Se trata de una interpretación bastante miope, creo yo, porque lo cierto es que la descarada y vulgar intervención del crimen en la campaña de Morena en Tamaulipas, solo se distingue de la que se ha visto antes en Sinaloa, Michoacán o Zacatecas, en que en este caso sí quedó fehacientemente acreditada. Lo único que revela la sentencia del Tribunal Electoral pues, es que se doblegó ante el poder.

Pero decíamos que hubo otra situación que terminó de descubrir el perfil de Américo: su desparpajada reintegración al cargo de senador unos días antes de tomar protesta como gobernador.

Ante la sospecha de que le podrían girar orden de aprehensión, se reintegró al Senado para gozar del fuero que el puesto supone, ignorando primero, que los legisladores con licencia no pierden su fuero, y segundo, que ello constituye un impedimento para ser Gobernador.

Como lo oye; el artículo 79 de la Constitución del Estado, en su fracción IV, señala que “No pueden obtener el cargo de Gobernador del Estado por elección: IV.- Los que desempeñen algún cargo o comisión de otros Estados o de la Federación, a menos que se separen de ellos 120 días antes de la elección…”. Habrá quién diga que la elección ya pasó, y que por lo tanto el artículo ya no aplica, pero hay una jurisprudencia, la 14/2009, que señala que la exigibilidad de la separación del cargo es hasta la conclusión del proceso electoral, es decir, hasta que se haya resuelto el último de los medios de impugnación que se hubieren interpuesto, cosa que aún no ocurría cuando se reintegró al cargo de Senador.

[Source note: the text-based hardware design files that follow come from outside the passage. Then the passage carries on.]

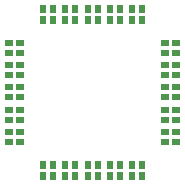
<source format=gbr>
%TF.GenerationSoftware,KiCad,Pcbnew,6.0.5-a6ca702e91~116~ubuntu20.04.1*%
%TF.CreationDate,2022-05-11T23:16:09+02:00*%
%TF.ProjectId,uHoubolt_PCB_GNSS,75486f75-626f-46c7-945f-5043425f474e,rev?*%
%TF.SameCoordinates,PX8f0d180PY5f5e100*%
%TF.FileFunction,Paste,Top*%
%TF.FilePolarity,Positive*%
%FSLAX46Y46*%
G04 Gerber Fmt 4.6, Leading zero omitted, Abs format (unit mm)*
G04 Created by KiCad (PCBNEW 6.0.5-a6ca702e91~116~ubuntu20.04.1) date 2022-05-11 23:16:09*
%MOMM*%
%LPD*%
G01*
G04 APERTURE LIST*
G04 Aperture macros list*
%AMRoundRect*
0 Rectangle with rounded corners*
0 $1 Rounding radius*
0 $2 $3 $4 $5 $6 $7 $8 $9 X,Y pos of 4 corners*
0 Add a 4 corners polygon primitive as box body*
4,1,4,$2,$3,$4,$5,$6,$7,$8,$9,$2,$3,0*
0 Add four circle primitives for the rounded corners*
1,1,$1+$1,$2,$3*
1,1,$1+$1,$4,$5*
1,1,$1+$1,$6,$7*
1,1,$1+$1,$8,$9*
0 Add four rect primitives between the rounded corners*
20,1,$1+$1,$2,$3,$4,$5,0*
20,1,$1+$1,$4,$5,$6,$7,0*
20,1,$1+$1,$6,$7,$8,$9,0*
20,1,$1+$1,$8,$9,$2,$3,0*%
G04 Aperture macros list end*
%ADD10RoundRect,0.038280X0.321720X-0.251720X0.321720X0.251720X-0.321720X0.251720X-0.321720X-0.251720X0*%
%ADD11RoundRect,0.038280X-0.251720X-0.321720X0.251720X-0.321720X0.251720X0.321720X-0.251720X0.321720X0*%
G04 APERTURE END LIST*
D10*
%TO.C,U1*%
X7100000Y1475000D03*
X6100000Y-3375000D03*
D11*
X-1475000Y-7100000D03*
D10*
X-7100000Y4225000D03*
D11*
X-2325000Y7100000D03*
X-3375000Y-7100000D03*
X-4225000Y-7100000D03*
D10*
X-6100000Y4225000D03*
D11*
X-1475000Y6100000D03*
X425000Y-7100000D03*
X-2325000Y-7100000D03*
D10*
X-6100000Y-4225000D03*
D11*
X3375000Y7100000D03*
D10*
X7100000Y-3375000D03*
X-6100000Y2325000D03*
D11*
X2325000Y6100000D03*
D10*
X7100000Y-425000D03*
D11*
X2325000Y-6100000D03*
X-2325000Y-6100000D03*
D10*
X-7100000Y-4225000D03*
X-7100000Y3375000D03*
D11*
X-3375000Y7100000D03*
D10*
X-7100000Y-2325000D03*
X-7100000Y-425000D03*
D11*
X425000Y7100000D03*
D10*
X-6100000Y-425000D03*
D11*
X1475000Y-6100000D03*
D10*
X7100000Y-4225000D03*
D11*
X-3375000Y6100000D03*
D10*
X6100000Y1475000D03*
D11*
X2325000Y-7100000D03*
X-4225000Y-6100000D03*
D10*
X6100000Y4225000D03*
X7100000Y2325000D03*
X-6100000Y1475000D03*
D11*
X-425000Y6100000D03*
X425000Y6100000D03*
D10*
X-7100000Y-1475000D03*
D11*
X4225000Y6100000D03*
D10*
X7100000Y-2325000D03*
X-6100000Y-2325000D03*
X-7100000Y1475000D03*
D11*
X1475000Y7100000D03*
D10*
X6100000Y425000D03*
X-6100000Y-3375000D03*
D11*
X-1475000Y-6100000D03*
D10*
X7100000Y3375000D03*
X6100000Y3375000D03*
D11*
X-425000Y-7100000D03*
X3375000Y-6100000D03*
D10*
X6100000Y-1475000D03*
D11*
X1475000Y-7100000D03*
X-4225000Y7100000D03*
D10*
X-7100000Y2325000D03*
X6100000Y-4225000D03*
D11*
X-425000Y-6100000D03*
X3375000Y6100000D03*
X4225000Y7100000D03*
X3375000Y-7100000D03*
X-425000Y7100000D03*
X-3375000Y-6100000D03*
D10*
X7100000Y425000D03*
D11*
X4225000Y-7100000D03*
D10*
X-6100000Y3375000D03*
X-7100000Y-3375000D03*
D11*
X1475000Y6100000D03*
D10*
X-7100000Y425000D03*
D11*
X-1475000Y7100000D03*
X-2325000Y6100000D03*
D10*
X-6100000Y425000D03*
X-6100000Y-1475000D03*
X7100000Y-1475000D03*
D11*
X425000Y-6100000D03*
D10*
X6100000Y-2325000D03*
D11*
X2325000Y7100000D03*
X-4225000Y6100000D03*
D10*
X6100000Y2325000D03*
X7100000Y4225000D03*
D11*
X4225000Y-6100000D03*
D10*
X6100000Y-425000D03*
%TD*%
M02*

</source>
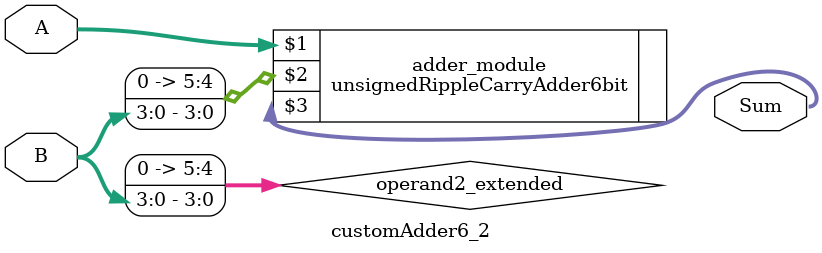
<source format=v>

module customAdder6_2(
                    input [5 : 0] A,
                    input [3 : 0] B,
                    
                    output [6 : 0] Sum
            );

    wire [5 : 0] operand2_extended;
    
    assign operand2_extended =  {2'b0, B};
    
    unsignedRippleCarryAdder6bit adder_module(
        A,
        operand2_extended,
        Sum
    );
    
endmodule
        
</source>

Es decir, su grave desconocimiento del marco jurídico, incluyendo la Constitución que mañana sábado jurará cumplir y hacer cumplir, lo colocó en un impedimento para ser Gobernador. Que el tribunal lo soslaye -insisto- solo delata su sumisión.

La próxima toma de protesta de Américo Villarreal, y el descubrimiento de su figura como un personaje obscuro vinculado al crimen organizado y además técnicamente limitado, deja ver el grado de descomposición al que hemos llegado en nuestro país, y el rumbo preocupante que está tomando la política nacional a manos de criminales y de ineptos.